Recorded data:
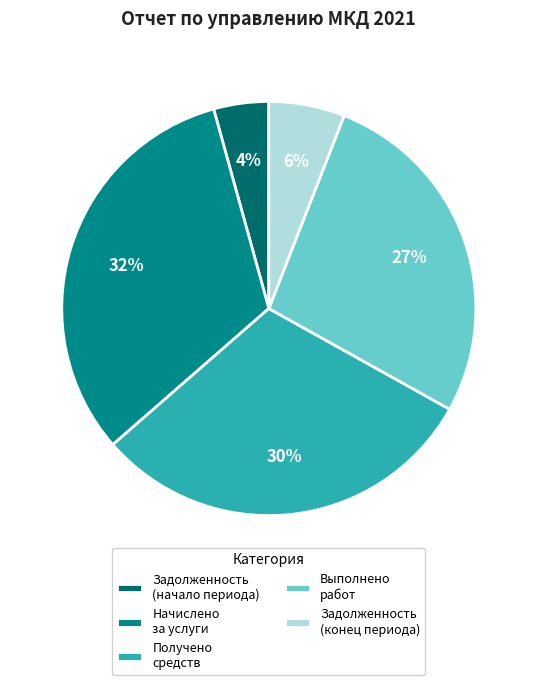

To the nearest percent, what is the difference between the largest and smallest slice percentages?

28%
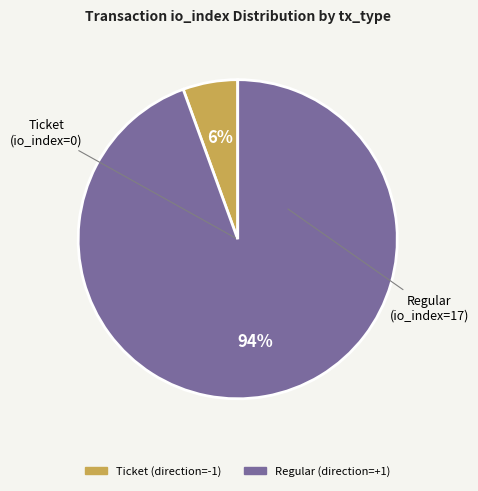

How many slices are in this pie chart?

2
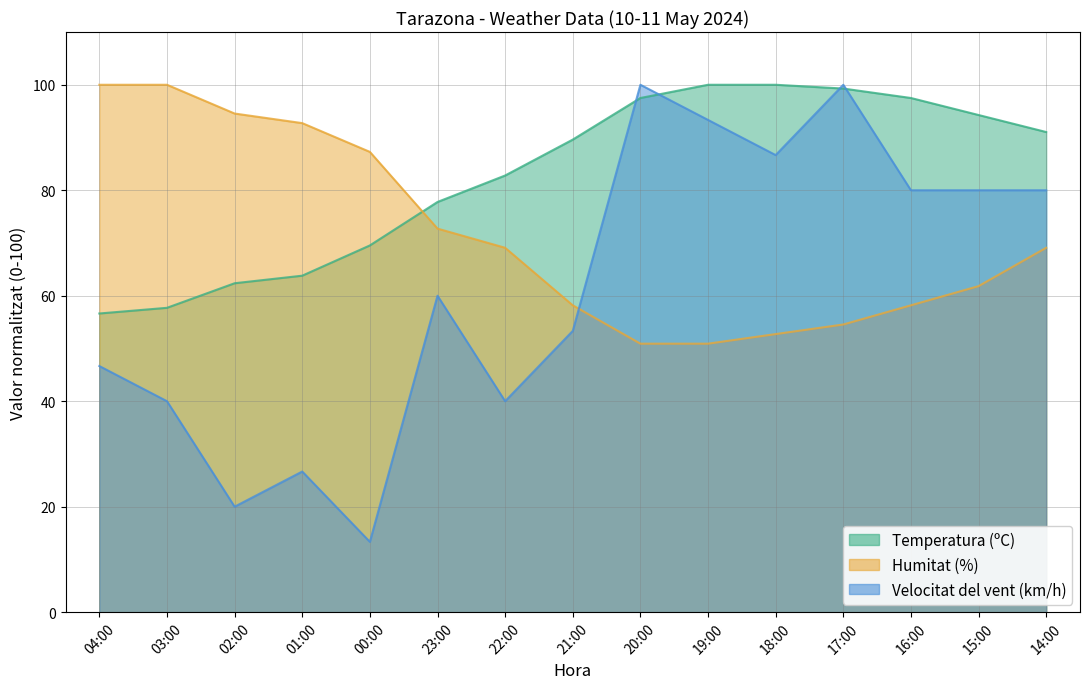

Which series ends up on top after the final intersection of Velocitat del vent (km/h) and Humitat (%)?

Velocitat del vent (km/h)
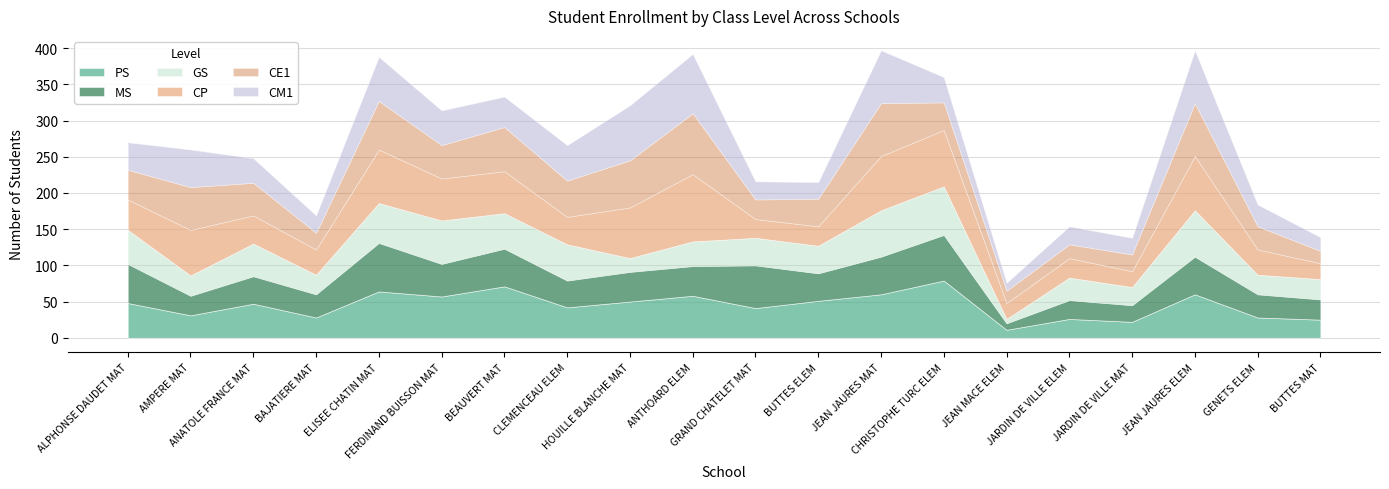

What are all the series names shown in the legend?

PS, MS, GS, CP, CE1, CM1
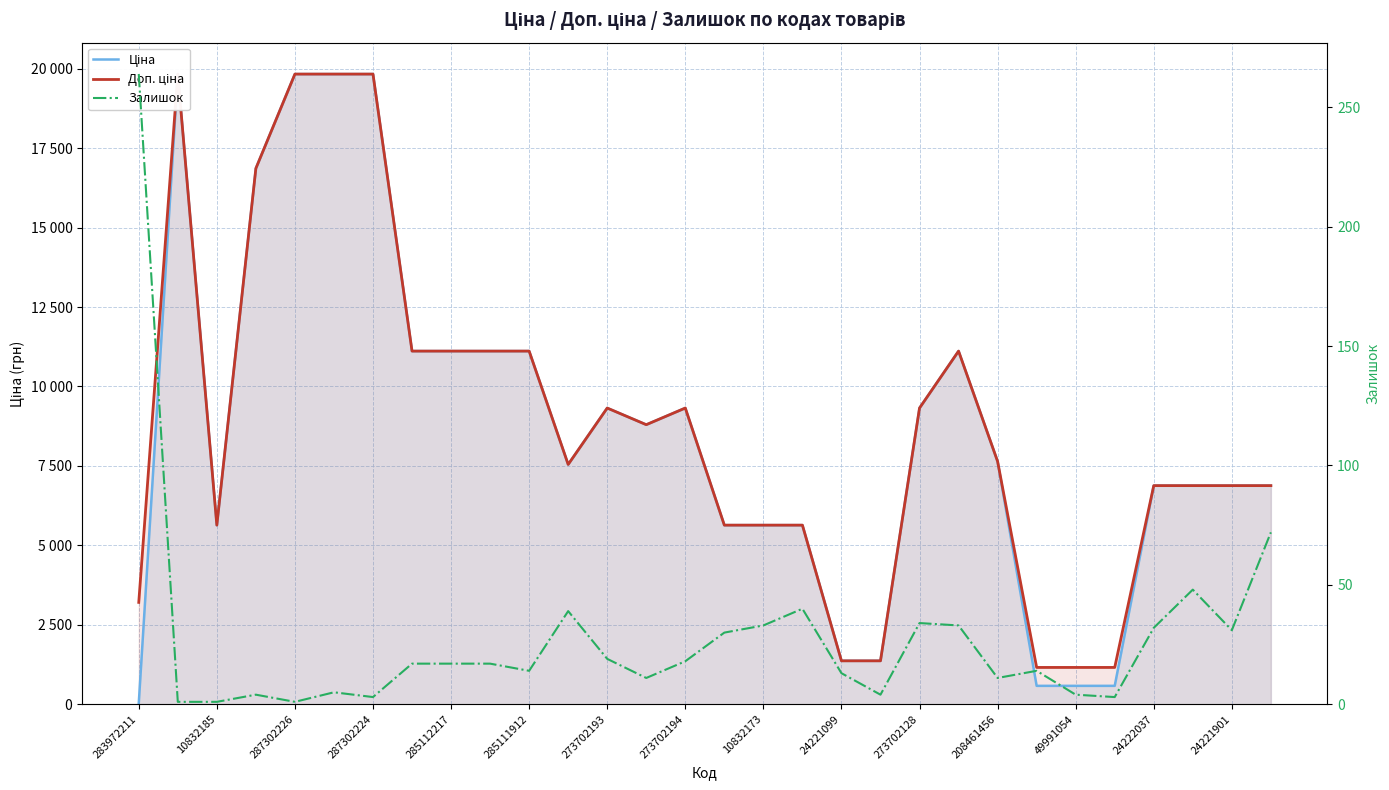

At how many categories does at least one series exceed 12299?

5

**WHAT YOU WILL DO**
Transcribe all of the lines above word for word, leaving out the pictures.

**RESULT**
To the nearest percent, what is the difference between the largest and smallest slice percentages?

28%

How many slices are in this pie chart?

2

Which series ends up on top after the final intersection of Velocitat del vent (km/h) and Humitat (%)?

Velocitat del vent (km/h)

What are all the series names shown in the legend?

PS, MS, GS, CP, CE1, CM1

At how many categories does at least one series exceed 12299?

5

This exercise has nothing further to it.